Les raisons de cet état avantageux sont les suivantes :

  • Absence de crise immobilière et de surendettement
  • Gestion saine de l’Etat, dettes peu importantes (40% du PIB)
  • Assainissement rapide de l’UBS, pas d’autres cas d’imprudence
  • Augmentation des salaires réels en 2009 de 2,6%
  • Augmentation des salariés de 1-2% par an, pouvoir d’achat augmente
  • Diversification des exportation, la chute des commandes de machines et de métaux était amortie
  • Position concurrentielle avantageuse par la productivité, l’innovation et la retenue salariale entre 1994 et 2008
  • Bonne diversification des exportations vers les économies émergentes
  • La place financière est en règle par rapport au secret bancaire maintenant, elle dispose d’une monnaie propre, de la sécurité publique et privée, de banques performantes, d’impôts très bas.
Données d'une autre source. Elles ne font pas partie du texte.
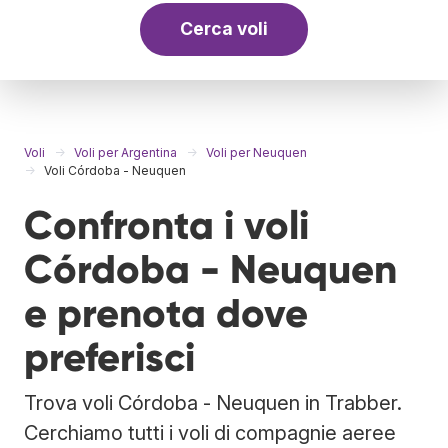
Cerca voli
Voli
Voli per Argentina
Voli per Neuquen
Voli Córdoba - Neuquen
Confronta i voli
Córdoba - Neuquen
e prenota dove
preferisci
Trova voli Córdoba - Neuquen in Trabber.
Cerchiamo tutti i voli di compagnie aeree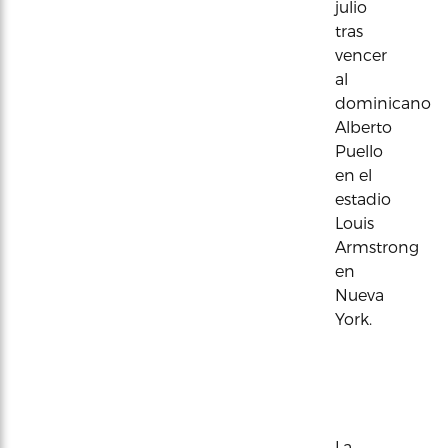
julio
tras
vencer
al
dominicano
Alberto
Puello
en el
estadio
Louis
Armstrong
en
Nueva
York.
La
Les perspectives s’annoncent donc bonnes. Des points critiques néanmoins se présenteront :

  • Les Etats occidentaux, et l’Europe du Sud en particulier, entreront en déflation dès que les taux d’intérêt sur la dette publique augmenteront
  • Le cours de l’euro baissera dès que la BNS devra, par peur de l’inflation, cesser la politique des taux d’intérêt zéro
  • Le secteur de la santé dévore du personnel et est improductif
  • Un accord de l’OMC sur l’agriculture va secouer la politique agricole (les exploitations valaisannes sont trop petites)
  • L’abandon du « offshore » attirera des personnes et des firmes dans le pays même, d’où pénurie de terrains, de logements, défi à l’aménagement du territoire
  • Sous couverture d’une sécurité exagérée, le gouvernement fédéral abolit une des libertés après l’autre, la spécificité suisse est menacée

Quel avenir pour l’industrie suisse et valaisanne ?
L’industrie suisse est jugée d’être une des plus innovatrices du monde, ce qui justifie les salaires élevées et l’excédent commercial important. La recherche est foncièrement privée, et élevée. La politique des bas impôts soutient ces efforts, il faudrait imposer les individus dès qu’ils retirent l’argent des firmes (salaires, dividendes, intérêts), mais pas les firmes. La Suisse est très proche de cet idéal. Les mesures de soutien que pratiquent les autres gouvernements (la France) ne sont alors plus nécessaires.
L’industrie n’occupe plus beaucoup de monde, selon la définition statistique. Mais une grande partie de l’économie tertiaire est tributaire de l’industrie, les « autres services fournis aux entreprises», les activités informatiques et immobilières occupent 10% des personnes actives en Suisse, mais moins en Valais. C’est un secteur à vocation plus large donc.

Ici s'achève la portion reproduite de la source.